JOB
Can you format the data below as a JSON list of strings, with one string per line and no blank lines? Leave the pictures out.
# # #
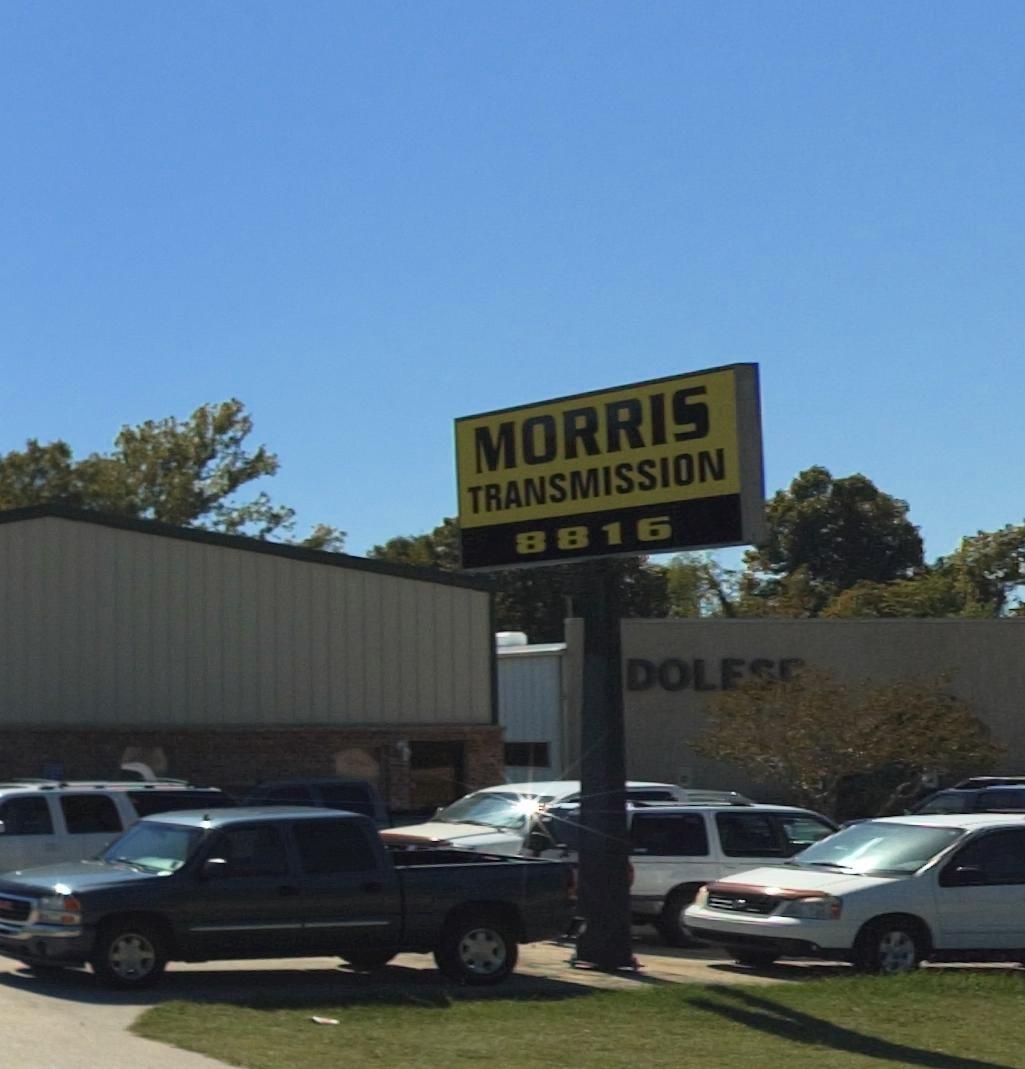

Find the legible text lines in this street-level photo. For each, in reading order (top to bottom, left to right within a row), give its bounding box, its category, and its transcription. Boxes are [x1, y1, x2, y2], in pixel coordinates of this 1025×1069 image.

[472, 384, 712, 476] BusinessName: MORRIS
[466, 445, 728, 515] BusinessName: TRANSMISSION
[514, 514, 675, 556] StreetNumber: 8816
[624, 657, 810, 692] BusinessName: DOLE**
# # #
RESULT OF THE TASK
[
  "Find the legible text lines in this street-level photo. For each, in reading order (top to bottom, left to right within a row), give its bounding box, its category, and its transcription. Boxes are [x1, y1, x2, y2], in pixel coordinates of this 1025×1069 image.",
  "[472, 384, 712, 476] BusinessName: MORRIS",
  "[466, 445, 728, 515] BusinessName: TRANSMISSION",
  "[514, 514, 675, 556] StreetNumber: 8816",
  "[624, 657, 810, 692] BusinessName: DOLE**"
]